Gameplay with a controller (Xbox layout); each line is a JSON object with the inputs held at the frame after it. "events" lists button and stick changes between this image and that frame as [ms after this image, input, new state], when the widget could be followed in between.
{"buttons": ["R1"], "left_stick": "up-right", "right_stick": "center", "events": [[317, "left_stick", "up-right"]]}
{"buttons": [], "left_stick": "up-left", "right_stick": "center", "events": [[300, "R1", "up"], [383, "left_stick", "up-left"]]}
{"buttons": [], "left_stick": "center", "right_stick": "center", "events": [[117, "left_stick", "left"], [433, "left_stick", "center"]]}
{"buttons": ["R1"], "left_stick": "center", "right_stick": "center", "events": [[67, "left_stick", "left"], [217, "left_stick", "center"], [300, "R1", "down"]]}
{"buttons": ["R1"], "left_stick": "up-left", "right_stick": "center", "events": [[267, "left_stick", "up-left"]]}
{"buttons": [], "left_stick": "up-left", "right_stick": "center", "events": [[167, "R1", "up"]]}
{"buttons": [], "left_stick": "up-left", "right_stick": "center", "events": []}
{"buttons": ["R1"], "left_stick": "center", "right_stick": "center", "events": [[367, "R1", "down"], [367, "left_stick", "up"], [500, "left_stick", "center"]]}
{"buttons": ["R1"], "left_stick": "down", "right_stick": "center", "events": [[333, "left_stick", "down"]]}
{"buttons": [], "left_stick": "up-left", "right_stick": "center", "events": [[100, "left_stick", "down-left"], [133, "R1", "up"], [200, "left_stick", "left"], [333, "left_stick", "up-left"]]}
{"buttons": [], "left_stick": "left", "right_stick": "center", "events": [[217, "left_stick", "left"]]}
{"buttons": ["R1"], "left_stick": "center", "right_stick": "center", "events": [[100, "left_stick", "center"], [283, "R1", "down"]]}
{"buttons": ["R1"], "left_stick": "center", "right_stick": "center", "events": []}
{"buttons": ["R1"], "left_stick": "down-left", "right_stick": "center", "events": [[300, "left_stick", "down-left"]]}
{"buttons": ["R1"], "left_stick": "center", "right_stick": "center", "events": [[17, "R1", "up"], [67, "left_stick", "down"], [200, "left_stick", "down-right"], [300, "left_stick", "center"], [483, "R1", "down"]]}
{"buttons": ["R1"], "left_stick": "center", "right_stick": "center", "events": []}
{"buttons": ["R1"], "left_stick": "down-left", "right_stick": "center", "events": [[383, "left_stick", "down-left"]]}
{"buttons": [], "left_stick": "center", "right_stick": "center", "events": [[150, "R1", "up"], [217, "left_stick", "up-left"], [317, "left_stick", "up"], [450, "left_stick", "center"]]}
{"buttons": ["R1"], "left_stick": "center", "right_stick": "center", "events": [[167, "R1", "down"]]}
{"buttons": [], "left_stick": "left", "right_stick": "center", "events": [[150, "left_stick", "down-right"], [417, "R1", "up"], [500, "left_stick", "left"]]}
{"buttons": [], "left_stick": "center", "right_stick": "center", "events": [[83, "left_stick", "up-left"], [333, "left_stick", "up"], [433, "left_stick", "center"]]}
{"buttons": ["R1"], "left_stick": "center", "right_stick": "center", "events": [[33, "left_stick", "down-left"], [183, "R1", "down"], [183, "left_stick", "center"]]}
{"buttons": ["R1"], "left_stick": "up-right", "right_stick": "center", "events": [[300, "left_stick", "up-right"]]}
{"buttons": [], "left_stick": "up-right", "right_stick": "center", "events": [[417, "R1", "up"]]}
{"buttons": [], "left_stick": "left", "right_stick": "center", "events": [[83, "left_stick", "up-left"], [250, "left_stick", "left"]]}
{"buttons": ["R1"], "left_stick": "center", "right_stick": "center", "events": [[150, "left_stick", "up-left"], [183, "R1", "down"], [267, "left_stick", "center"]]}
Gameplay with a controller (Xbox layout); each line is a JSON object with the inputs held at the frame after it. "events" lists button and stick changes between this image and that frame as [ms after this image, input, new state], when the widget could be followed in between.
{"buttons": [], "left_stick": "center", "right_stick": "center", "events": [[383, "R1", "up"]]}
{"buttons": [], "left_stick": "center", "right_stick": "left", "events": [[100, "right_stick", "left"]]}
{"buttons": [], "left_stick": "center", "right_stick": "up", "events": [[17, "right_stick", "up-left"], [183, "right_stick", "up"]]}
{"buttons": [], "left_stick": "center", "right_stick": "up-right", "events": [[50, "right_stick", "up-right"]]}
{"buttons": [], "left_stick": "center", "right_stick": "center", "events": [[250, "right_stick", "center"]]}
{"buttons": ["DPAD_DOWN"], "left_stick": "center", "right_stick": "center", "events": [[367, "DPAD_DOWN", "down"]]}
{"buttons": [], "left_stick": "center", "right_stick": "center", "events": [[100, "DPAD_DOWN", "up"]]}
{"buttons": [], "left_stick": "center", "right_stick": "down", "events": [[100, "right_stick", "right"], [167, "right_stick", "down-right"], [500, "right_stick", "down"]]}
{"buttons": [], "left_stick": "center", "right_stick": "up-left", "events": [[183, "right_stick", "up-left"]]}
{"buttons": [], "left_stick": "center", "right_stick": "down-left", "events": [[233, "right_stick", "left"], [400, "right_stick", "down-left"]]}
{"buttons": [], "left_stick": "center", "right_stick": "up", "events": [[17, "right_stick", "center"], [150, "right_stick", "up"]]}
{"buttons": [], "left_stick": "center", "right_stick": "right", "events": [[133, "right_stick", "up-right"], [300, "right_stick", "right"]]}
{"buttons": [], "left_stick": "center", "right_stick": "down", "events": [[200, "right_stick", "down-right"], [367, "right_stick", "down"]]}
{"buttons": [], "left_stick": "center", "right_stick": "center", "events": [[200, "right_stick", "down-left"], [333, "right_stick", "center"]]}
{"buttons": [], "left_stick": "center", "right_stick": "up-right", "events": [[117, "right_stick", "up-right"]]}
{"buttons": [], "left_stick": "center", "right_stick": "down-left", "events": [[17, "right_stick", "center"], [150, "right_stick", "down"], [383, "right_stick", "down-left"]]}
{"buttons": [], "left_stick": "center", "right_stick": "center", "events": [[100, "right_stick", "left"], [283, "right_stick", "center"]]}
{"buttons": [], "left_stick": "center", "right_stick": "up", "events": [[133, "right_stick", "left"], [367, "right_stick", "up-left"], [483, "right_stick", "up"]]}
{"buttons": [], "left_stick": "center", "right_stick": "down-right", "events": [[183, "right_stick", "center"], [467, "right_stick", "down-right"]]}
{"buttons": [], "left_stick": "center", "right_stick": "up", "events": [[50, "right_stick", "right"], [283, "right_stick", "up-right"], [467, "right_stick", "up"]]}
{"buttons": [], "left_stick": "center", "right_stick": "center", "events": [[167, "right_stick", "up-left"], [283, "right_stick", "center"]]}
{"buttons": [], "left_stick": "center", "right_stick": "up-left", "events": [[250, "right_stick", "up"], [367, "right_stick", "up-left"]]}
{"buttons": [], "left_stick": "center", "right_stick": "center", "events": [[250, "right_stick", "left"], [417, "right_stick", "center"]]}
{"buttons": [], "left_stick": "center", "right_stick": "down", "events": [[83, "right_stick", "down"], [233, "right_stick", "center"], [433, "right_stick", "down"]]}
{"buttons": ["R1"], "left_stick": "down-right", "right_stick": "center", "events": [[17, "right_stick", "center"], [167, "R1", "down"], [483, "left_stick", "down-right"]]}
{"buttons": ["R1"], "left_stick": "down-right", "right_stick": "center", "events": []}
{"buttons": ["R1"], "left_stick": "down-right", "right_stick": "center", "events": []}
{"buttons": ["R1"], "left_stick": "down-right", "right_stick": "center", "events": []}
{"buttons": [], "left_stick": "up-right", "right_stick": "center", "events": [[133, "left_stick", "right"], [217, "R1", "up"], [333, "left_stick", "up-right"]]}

----

Description of the task >> Please output each record exactly as it appears above.

Answer area >>
Gameplay with a controller (Xbox layout); each line is a JSON object with the inputs held at the frame after it. "events" lists button and stick changes between this image and that frame as [ms after this image, input, new state], when the widget could be followed in between.
{"buttons": ["R1"], "left_stick": "up-right", "right_stick": "center", "events": [[317, "left_stick", "up-right"]]}
{"buttons": [], "left_stick": "up-left", "right_stick": "center", "events": [[300, "R1", "up"], [383, "left_stick", "up-left"]]}
{"buttons": [], "left_stick": "center", "right_stick": "center", "events": [[117, "left_stick", "left"], [433, "left_stick", "center"]]}
{"buttons": ["R1"], "left_stick": "center", "right_stick": "center", "events": [[67, "left_stick", "left"], [217, "left_stick", "center"], [300, "R1", "down"]]}
{"buttons": ["R1"], "left_stick": "up-left", "right_stick": "center", "events": [[267, "left_stick", "up-left"]]}
{"buttons": [], "left_stick": "up-left", "right_stick": "center", "events": [[167, "R1", "up"]]}
{"buttons": [], "left_stick": "up-left", "right_stick": "center", "events": []}
{"buttons": ["R1"], "left_stick": "center", "right_stick": "center", "events": [[367, "R1", "down"], [367, "left_stick", "up"], [500, "left_stick", "center"]]}
{"buttons": ["R1"], "left_stick": "down", "right_stick": "center", "events": [[333, "left_stick", "down"]]}
{"buttons": [], "left_stick": "up-left", "right_stick": "center", "events": [[100, "left_stick", "down-left"], [133, "R1", "up"], [200, "left_stick", "left"], [333, "left_stick", "up-left"]]}
{"buttons": [], "left_stick": "left", "right_stick": "center", "events": [[217, "left_stick", "left"]]}
{"buttons": ["R1"], "left_stick": "center", "right_stick": "center", "events": [[100, "left_stick", "center"], [283, "R1", "down"]]}
{"buttons": ["R1"], "left_stick": "center", "right_stick": "center", "events": []}
{"buttons": ["R1"], "left_stick": "down-left", "right_stick": "center", "events": [[300, "left_stick", "down-left"]]}
{"buttons": ["R1"], "left_stick": "center", "right_stick": "center", "events": [[17, "R1", "up"], [67, "left_stick", "down"], [200, "left_stick", "down-right"], [300, "left_stick", "center"], [483, "R1", "down"]]}
{"buttons": ["R1"], "left_stick": "center", "right_stick": "center", "events": []}
{"buttons": ["R1"], "left_stick": "down-left", "right_stick": "center", "events": [[383, "left_stick", "down-left"]]}
{"buttons": [], "left_stick": "center", "right_stick": "center", "events": [[150, "R1", "up"], [217, "left_stick", "up-left"], [317, "left_stick", "up"], [450, "left_stick", "center"]]}
{"buttons": ["R1"], "left_stick": "center", "right_stick": "center", "events": [[167, "R1", "down"]]}
{"buttons": [], "left_stick": "left", "right_stick": "center", "events": [[150, "left_stick", "down-right"], [417, "R1", "up"], [500, "left_stick", "left"]]}
{"buttons": [], "left_stick": "center", "right_stick": "center", "events": [[83, "left_stick", "up-left"], [333, "left_stick", "up"], [433, "left_stick", "center"]]}
{"buttons": ["R1"], "left_stick": "center", "right_stick": "center", "events": [[33, "left_stick", "down-left"], [183, "R1", "down"], [183, "left_stick", "center"]]}
{"buttons": ["R1"], "left_stick": "up-right", "right_stick": "center", "events": [[300, "left_stick", "up-right"]]}
{"buttons": [], "left_stick": "up-right", "right_stick": "center", "events": [[417, "R1", "up"]]}
{"buttons": [], "left_stick": "left", "right_stick": "center", "events": [[83, "left_stick", "up-left"], [250, "left_stick", "left"]]}
{"buttons": ["R1"], "left_stick": "center", "right_stick": "center", "events": [[150, "left_stick", "up-left"], [183, "R1", "down"], [267, "left_stick", "center"]]}
Gameplay with a controller (Xbox layout); each line is a JSON object with the inputs held at the frame after it. "events" lists button and stick changes between this image and that frame as [ms after this image, input, new state], when the widget could be followed in between.
{"buttons": [], "left_stick": "center", "right_stick": "center", "events": [[383, "R1", "up"]]}
{"buttons": [], "left_stick": "center", "right_stick": "left", "events": [[100, "right_stick", "left"]]}
{"buttons": [], "left_stick": "center", "right_stick": "up", "events": [[17, "right_stick", "up-left"], [183, "right_stick", "up"]]}
{"buttons": [], "left_stick": "center", "right_stick": "up-right", "events": [[50, "right_stick", "up-right"]]}
{"buttons": [], "left_stick": "center", "right_stick": "center", "events": [[250, "right_stick", "center"]]}
{"buttons": ["DPAD_DOWN"], "left_stick": "center", "right_stick": "center", "events": [[367, "DPAD_DOWN", "down"]]}
{"buttons": [], "left_stick": "center", "right_stick": "center", "events": [[100, "DPAD_DOWN", "up"]]}
{"buttons": [], "left_stick": "center", "right_stick": "down", "events": [[100, "right_stick", "right"], [167, "right_stick", "down-right"], [500, "right_stick", "down"]]}
{"buttons": [], "left_stick": "center", "right_stick": "up-left", "events": [[183, "right_stick", "up-left"]]}
{"buttons": [], "left_stick": "center", "right_stick": "down-left", "events": [[233, "right_stick", "left"], [400, "right_stick", "down-left"]]}
{"buttons": [], "left_stick": "center", "right_stick": "up", "events": [[17, "right_stick", "center"], [150, "right_stick", "up"]]}
{"buttons": [], "left_stick": "center", "right_stick": "right", "events": [[133, "right_stick", "up-right"], [300, "right_stick", "right"]]}
{"buttons": [], "left_stick": "center", "right_stick": "down", "events": [[200, "right_stick", "down-right"], [367, "right_stick", "down"]]}
{"buttons": [], "left_stick": "center", "right_stick": "center", "events": [[200, "right_stick", "down-left"], [333, "right_stick", "center"]]}
{"buttons": [], "left_stick": "center", "right_stick": "up-right", "events": [[117, "right_stick", "up-right"]]}
{"buttons": [], "left_stick": "center", "right_stick": "down-left", "events": [[17, "right_stick", "center"], [150, "right_stick", "down"], [383, "right_stick", "down-left"]]}
{"buttons": [], "left_stick": "center", "right_stick": "center", "events": [[100, "right_stick", "left"], [283, "right_stick", "center"]]}
{"buttons": [], "left_stick": "center", "right_stick": "up", "events": [[133, "right_stick", "left"], [367, "right_stick", "up-left"], [483, "right_stick", "up"]]}
{"buttons": [], "left_stick": "center", "right_stick": "down-right", "events": [[183, "right_stick", "center"], [467, "right_stick", "down-right"]]}
{"buttons": [], "left_stick": "center", "right_stick": "up", "events": [[50, "right_stick", "right"], [283, "right_stick", "up-right"], [467, "right_stick", "up"]]}
{"buttons": [], "left_stick": "center", "right_stick": "center", "events": [[167, "right_stick", "up-left"], [283, "right_stick", "center"]]}
{"buttons": [], "left_stick": "center", "right_stick": "up-left", "events": [[250, "right_stick", "up"], [367, "right_stick", "up-left"]]}
{"buttons": [], "left_stick": "center", "right_stick": "center", "events": [[250, "right_stick", "left"], [417, "right_stick", "center"]]}
{"buttons": [], "left_stick": "center", "right_stick": "down", "events": [[83, "right_stick", "down"], [233, "right_stick", "center"], [433, "right_stick", "down"]]}
{"buttons": ["R1"], "left_stick": "down-right", "right_stick": "center", "events": [[17, "right_stick", "center"], [167, "R1", "down"], [483, "left_stick", "down-right"]]}
{"buttons": ["R1"], "left_stick": "down-right", "right_stick": "center", "events": []}
{"buttons": ["R1"], "left_stick": "down-right", "right_stick": "center", "events": []}
{"buttons": ["R1"], "left_stick": "down-right", "right_stick": "center", "events": []}
{"buttons": [], "left_stick": "up-right", "right_stick": "center", "events": [[133, "left_stick", "right"], [217, "R1", "up"], [333, "left_stick", "up-right"]]}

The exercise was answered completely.